Cette persistance atteste le rôle de l'aristocratie allobroge, héritière des princes du Halstatt * (1000-500 av. J.-C.), cultivée, lettrée et garante des rites celtiques, aussi bien funéraires que plus joyeux, comme le banquet, forme de communion archaïque. Qui témoigne d'un art de vivre raffiné, validé par l'esthétique des objets de «quincaillerie divine» associés à un riche panthéon. A ces pièces mises au jour ces vingt dernières années par le Service cantonal genevois d'archéologie s'ajoute une statue en pied unique au monde de 3 mètres de haut, découverte près de Rive en 1898, sorte de condottiere sculpté dans un fût de chêne (80 av.

J.-C.) et confronté, dans l'exposition, à la statue en bronze du chevalier allobroge membre du Sénat romain Pacatianus, dans un face-à-face saisissant. Ce dernier est le témoin du sage comportement d'acculturation à l'envahisseur romain, pourvoyeur des innovations techniques et sociales spectaculaires de l'époque gallo-romaine. «Corroborées par celles faites plus au sud, les découvertes genevoises permettent peu à peu de comprendre comment se constitue un espace urbain», conclut l'archéologue.

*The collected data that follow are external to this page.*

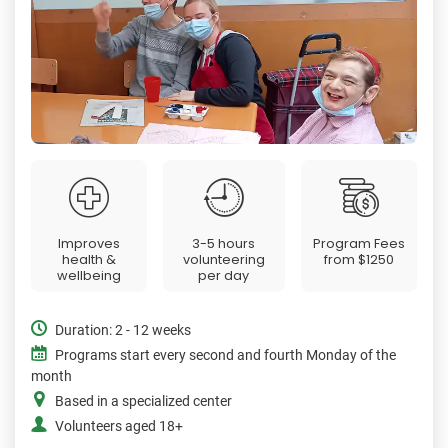
Improves
3-5 hours
Program Fees
health &
volunteering
from
$1250
wellbeing
per day
Duration: 2 - 12 weeks
Programs start every second and fourth Monday of the
month
Based in a specialized center
Volunteers aged 18+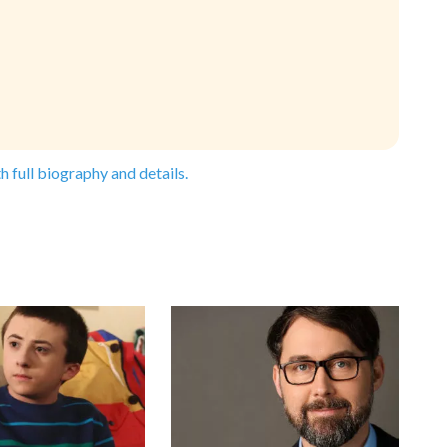
h full biography and details.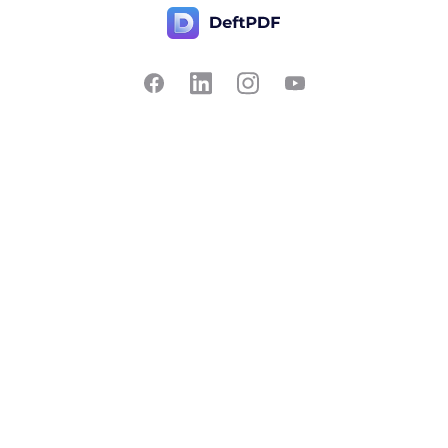
Contact Us
Popular
Pricing
Translate
Feedback
Edit
Suggest a feature
Crop
Report a bug
Split in half
Chat with PDF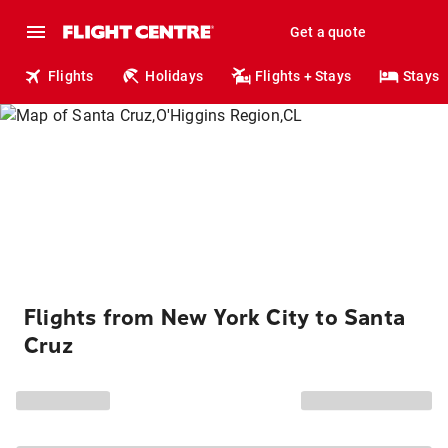
Get a quote
Flights
Holidays
Flights + Stays
Stays
Flights from New York City to Santa
Cruz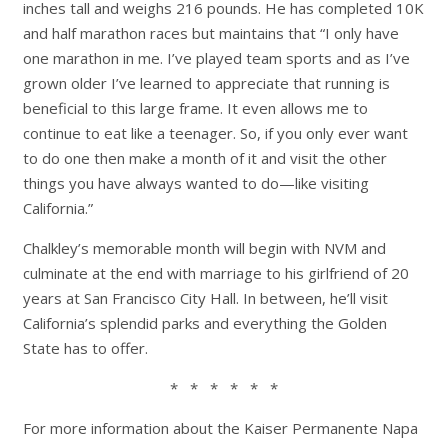
inches tall and weighs 216 pounds. He has completed 10K
and half marathon races but maintains that “I only have
one marathon in me. I’ve played team sports and as I’ve
grown older I’ve learned to appreciate that running is
beneficial to this large frame. It even allows me to
continue to eat like a teenager. So, if you only ever want
to do one then make a month of it and visit the other
things you have always wanted to do—like visiting
California.”
Chalkley’s memorable month will begin with NVM and
culminate at the end with marriage to his girlfriend of 20
years at San Francisco City Hall. In between, he’ll visit
California’s splendid parks and everything the Golden
State has to offer.
* * * * * *
For more information about the Kaiser Permanente Napa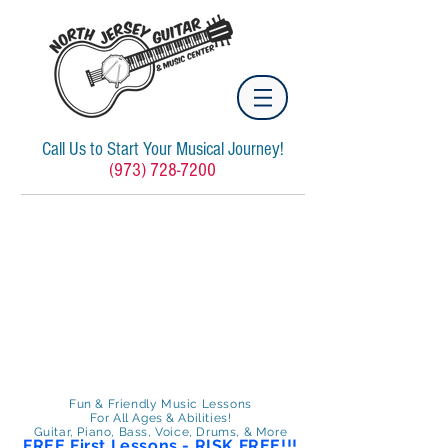
Call Us to Start Your Musical Journey!
(973) 728-7200
Fun & Friendly Music Lessons
For All Ages & Abilities!
Guitar, Piano, Bass, Voice, Drums, & More
FREE First Lessons - RISK FREE!!!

Mais si les Allobroges sont arrivés dans cette région, et si leur mythologie a persisté jusque dans le chant savoyard de Joseph Dessaix (1856), d'où venaient-ils? Mystère… En langue celte, allo signifie «autre» et bro «pays»: donc «le peuple venu d'ailleurs», mentionné par l'historien grec Polybe pour la première fois à propos de son opposition au passage d'Hannibal en 218 av. J.-C. Et une dernière fois, si l'on veut, dans le journal Les Allobroges, diffusé clandestinement dans la France de l'Occupation.

Et non loin de là, les Helvètes! Ils n'ont eu que peu de contacts avec leurs voisins. Si ce n'est en 58 av. J.-C: lorsque Jules César arrive à Genava pour empêcher l'émigration helvétique vers l'ouest, il bénéficie d'un sérieux coup de main de la part des Allobroges déjà pacifiés, qui fourniront au peuple du Moyen Pays suisse du blé et des vivres pour qu'il puisse rentrer chez lui.

«Assez incroyables, ces Allobroges, non?»: le visiteur reprendra volontiers à son compte, au bout du parcours, cette conclusion de Christian Goudineau, professeur au Collège de France et auteur de l'avant-propos de l'inestimable catalogue de l'exposition.

Les Allobroges. Musée d'art et d'histoire de Genève (2, rue Charles-Galland, tél. 022/418 26 00, mah.ville-ge.ch). Ma-di 10-17h, jusqu'au 3 avr. 2005. Conférences et animations: rens. 022/418 25 00.